Despite this, Elementis still anticipates that its year-end cash balance will be higher than the prior year’s balance as a result of the impressive cash-generative nature of the business.
Looking ahead, Elementis expects its specialty products divisions to make progress versus the current year, with new product launches and diverse market positions being of major benefit to its future prospects. Furthermore, the company’s chromium operation is set to benefit from its North American business model, where Elementis’ unique delivery systems promote strong customer loyalty. However, with a stronger US dollar, export sales from the US could remain under pressure.
Even after today’s share price fall, Elementis still trades on a price-to-earnings (P/E) ratio of 15.5. This is relatively high and with the company’s bottom line set to rise by a rather modest 3% next year, its share price could come under further pressure over the coming months.
Sound move
Meanwhile, Santander (LSE: BNC) appears to offer excellent value for money at the present time. It trades on a P/E ratio of only 9.8 and this indicates that an upward rerating is very much on the cards.
Like Elementis, it’s facing challenging trading conditions at the present time, with its diverse geographical spread not being enough to spare it from the disappointing economic outlook for Brazil. As a result, Santander’s earnings forecasts have gradually fallen so that it’s now expected to increase its net profit by just 5% next year.

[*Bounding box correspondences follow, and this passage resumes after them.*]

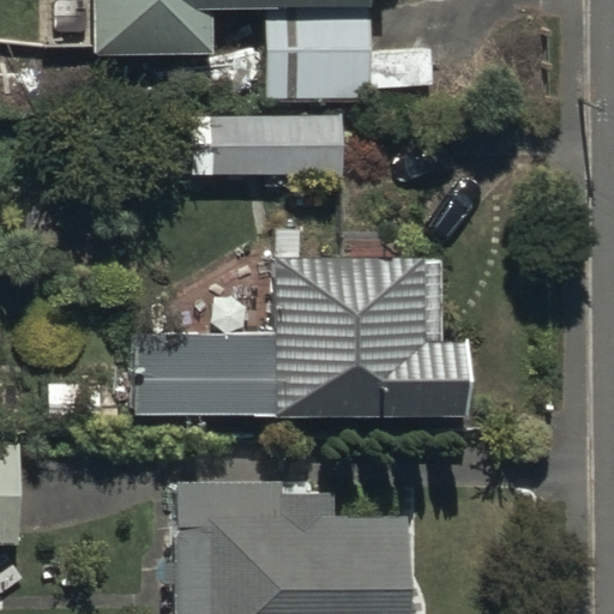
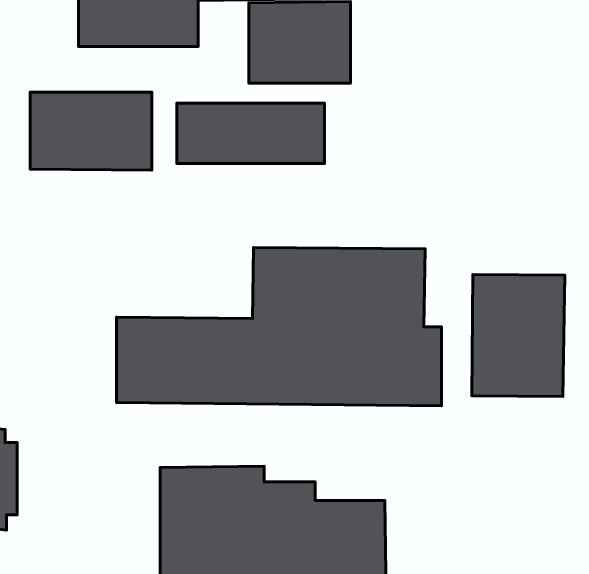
building: none -> [30,92,152,170]
building: none -> [472,275,565,397]

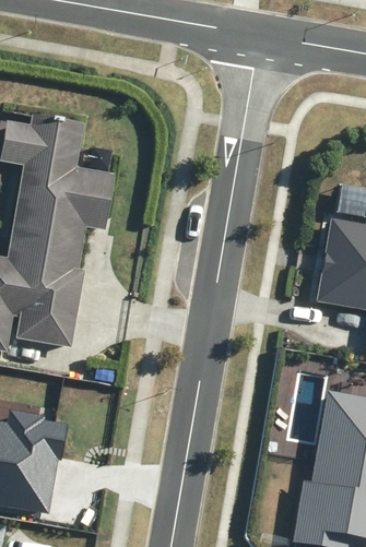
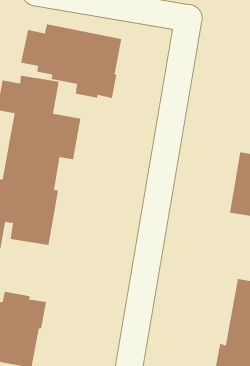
building: none -> [21,24,122,99]

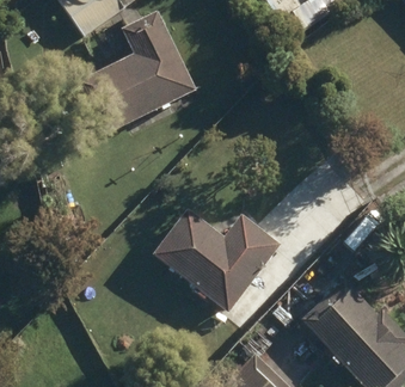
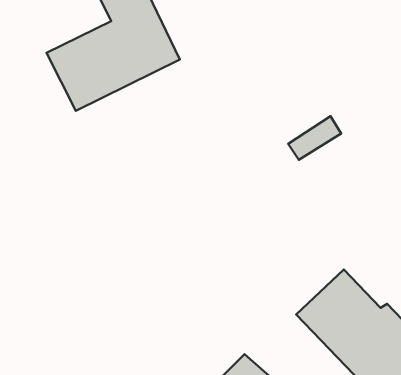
building: [153,210,278,312] -> none

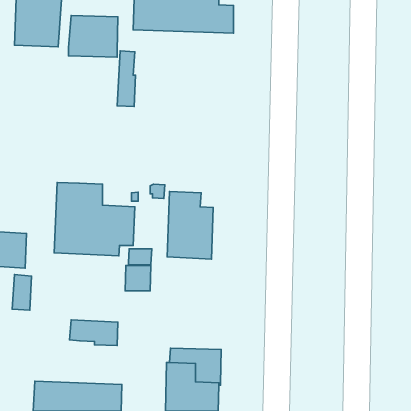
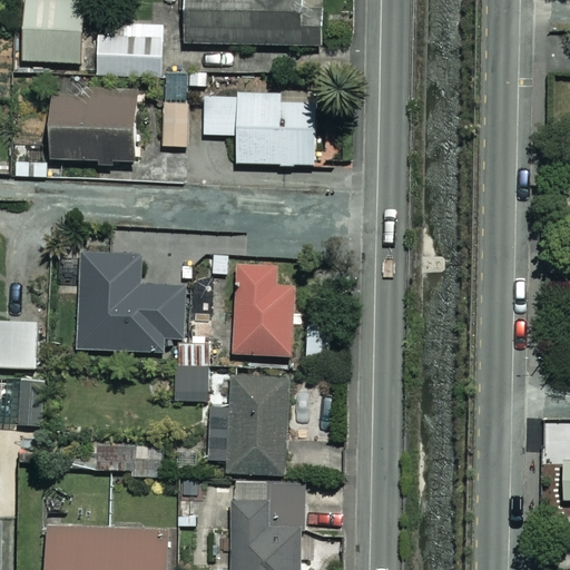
building: none -> [50,89,136,161]
building: none -> [203,90,315,166]
building: none -> [208,375,289,476]

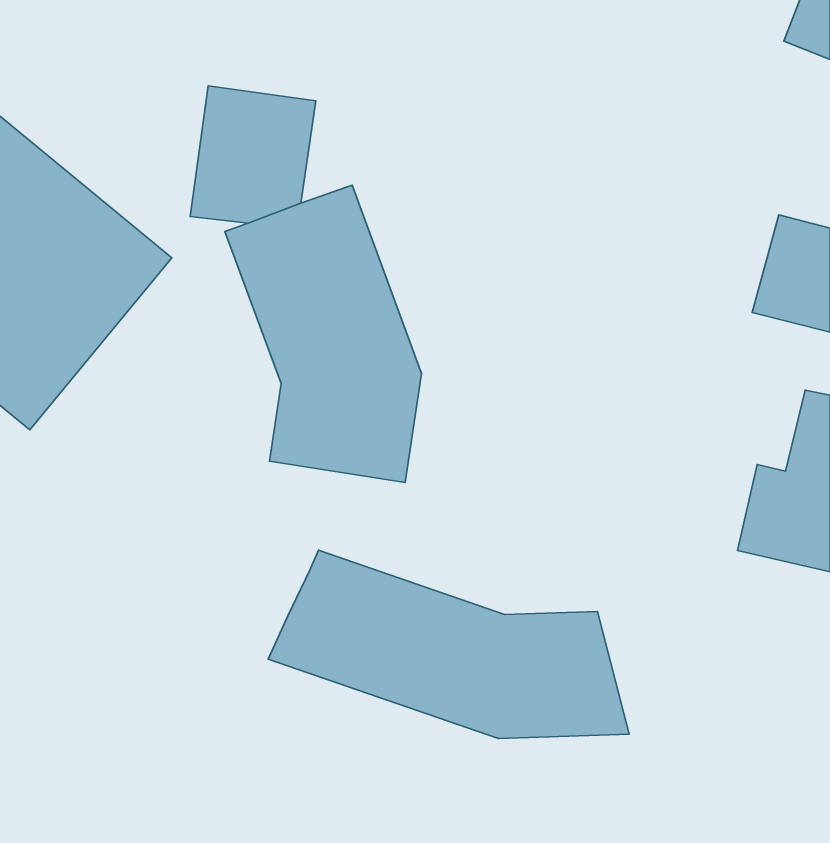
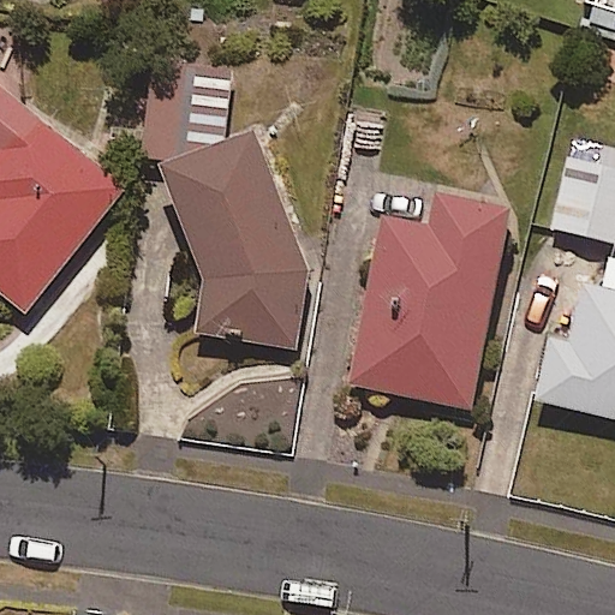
building: none -> [348,196,512,408]
building: [268,550,629,739] -> none

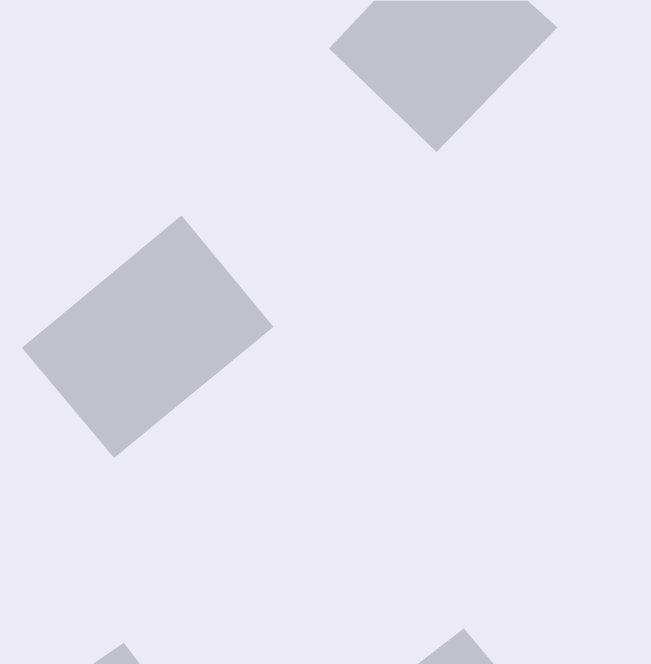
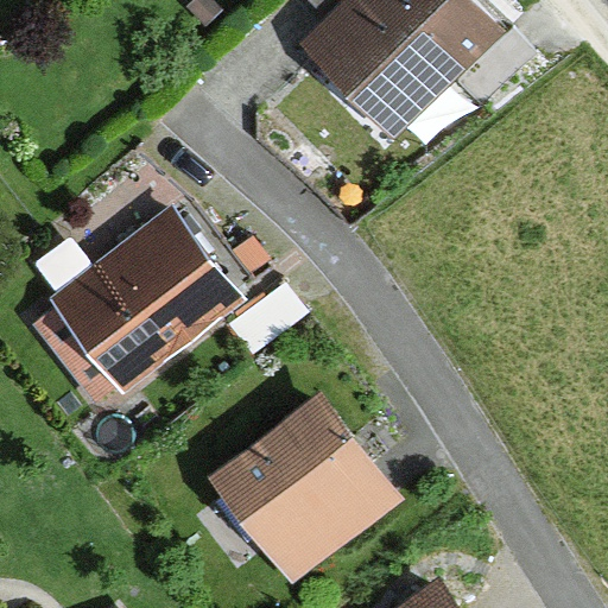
building: none -> [200,380,407,589]

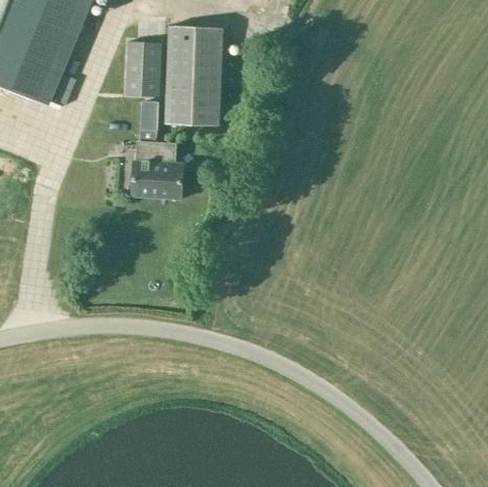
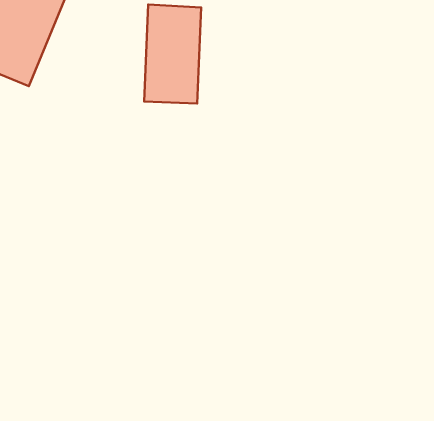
building: [124,42,160,97] -> none
building: [132,103,181,198] -> none

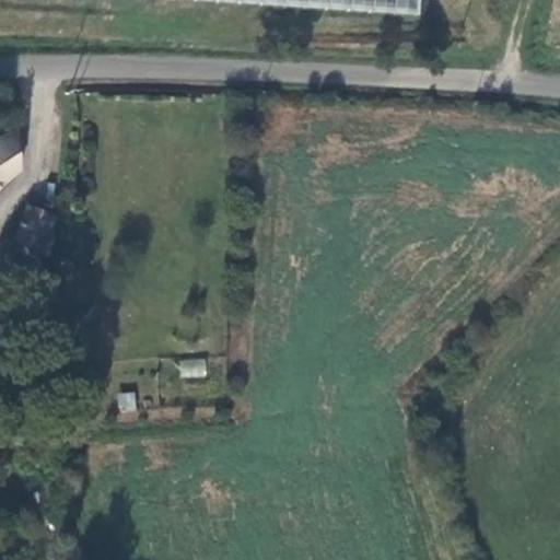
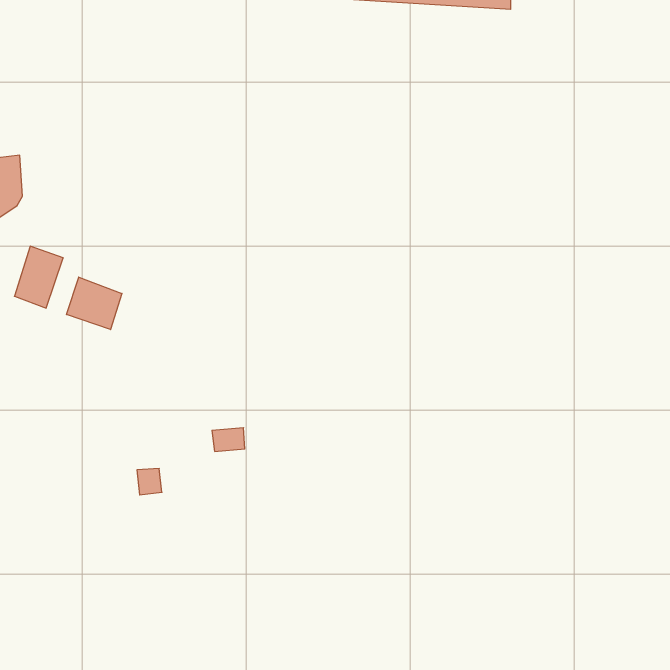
building: none -> [67,277,122,330]

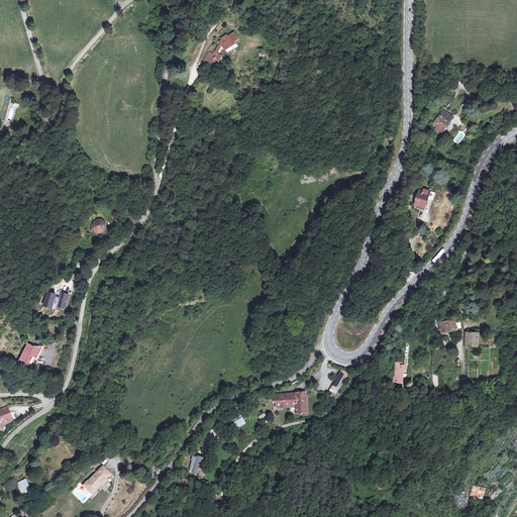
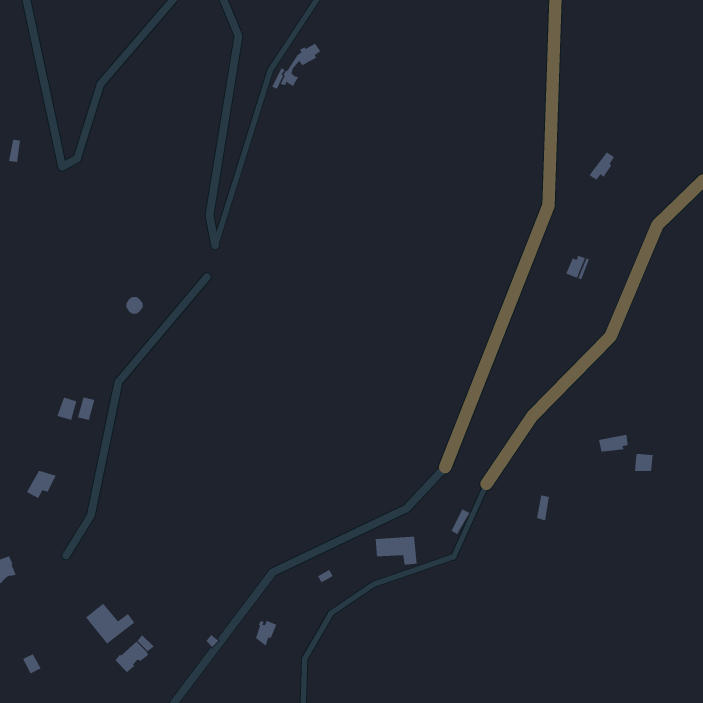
building: none -> [85,603,135,644]

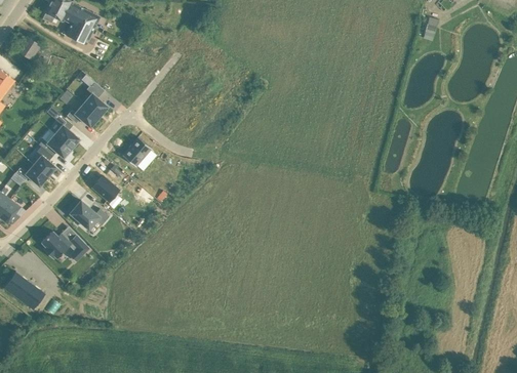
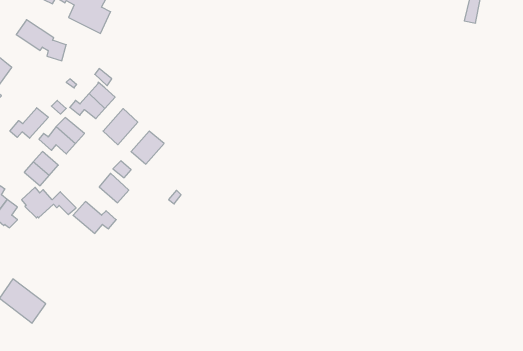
building: none -> [10,108,48,138]
building: none -> [103,109,138,145]
building: [40,231,89,258] -> [22,187,76,218]

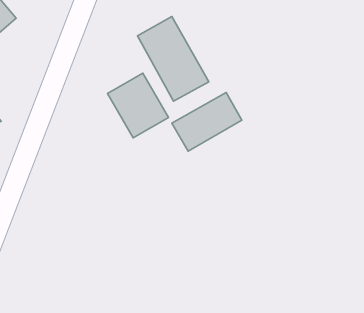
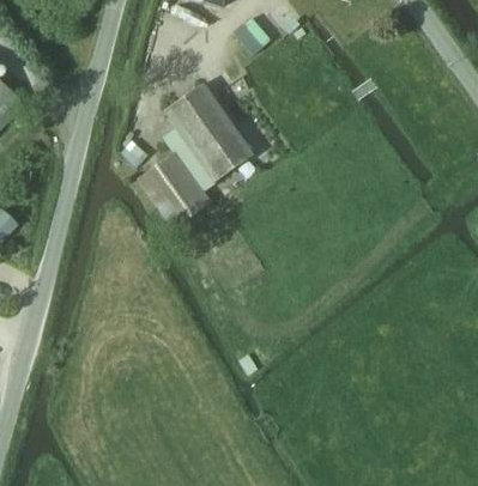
building: [172,93,242,151] -> none

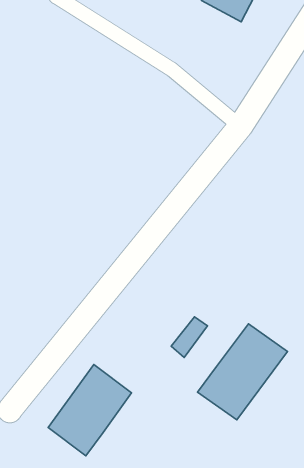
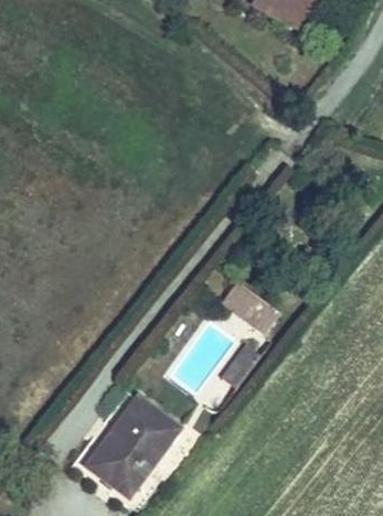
building: none -> [221,280,279,334]
building: [198,324,288,420] -> none

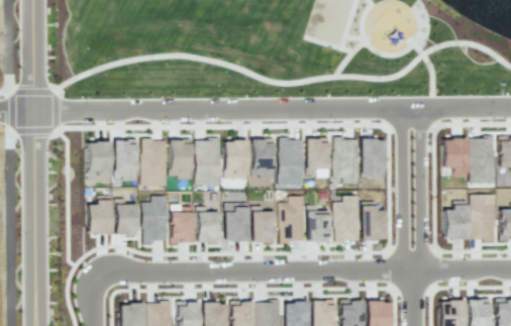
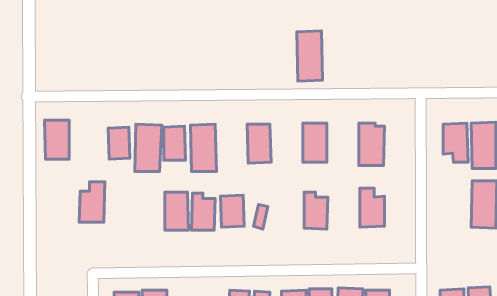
building: [280,138,305,188] -> [297,31,322,81]
building: [335,139,360,184] -> none
building: [225,140,249,179] -> none
building: [88,142,112,181] -> [44,120,69,159]
building: [143,196,169,242] -> none
building: [335,196,361,242] -> none
building: [281,197,306,241] -> none
building: [444,201,470,241] -> none
building: [116,205,136,232] -> none

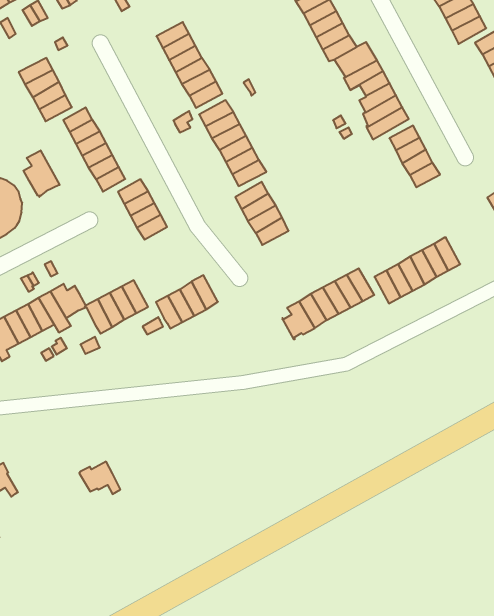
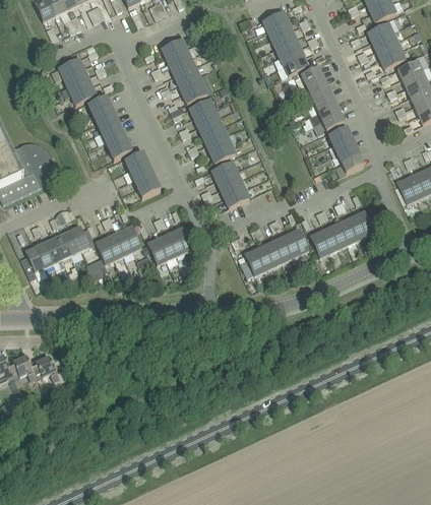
building: [23,150,60,197] -> none
building: [79,462,120,494] -> [28,355,58,379]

While lower than the wider market’s typical growth rate, Santander could still become a relatively appealing stock for investors next year since it offers a strong balance sheet, very well-covered dividend and exposure to a sector that continues to mount a strong recovery from the depths of the credit crisis. Therefore, buying Santander now seems to be a sound move.
Low risk
For less risk-averse investors, buying Premier Oil (LSE: PMO) could also be a logical move. Certainly, asset impairments are a real threat to the company (and its sector) as the oil price moves lower and the economic value of assets declines. However, with Premier Oil trading on a price-to-book value (P/B) of 0.35, the market appears to have priced-in substantial falls to the company’s net asset base.
Looking ahead, Premier Oil’s near-term future is rather bleak, with a tumbling oil price seeming likely to continue. However, in the long run the company offers a relatively appealing asset base and a low valuation. In 2016, it also offers a forecast pre-tax profit of £35m that has the potential to lift investor sentiment and push the company’s share price northwards.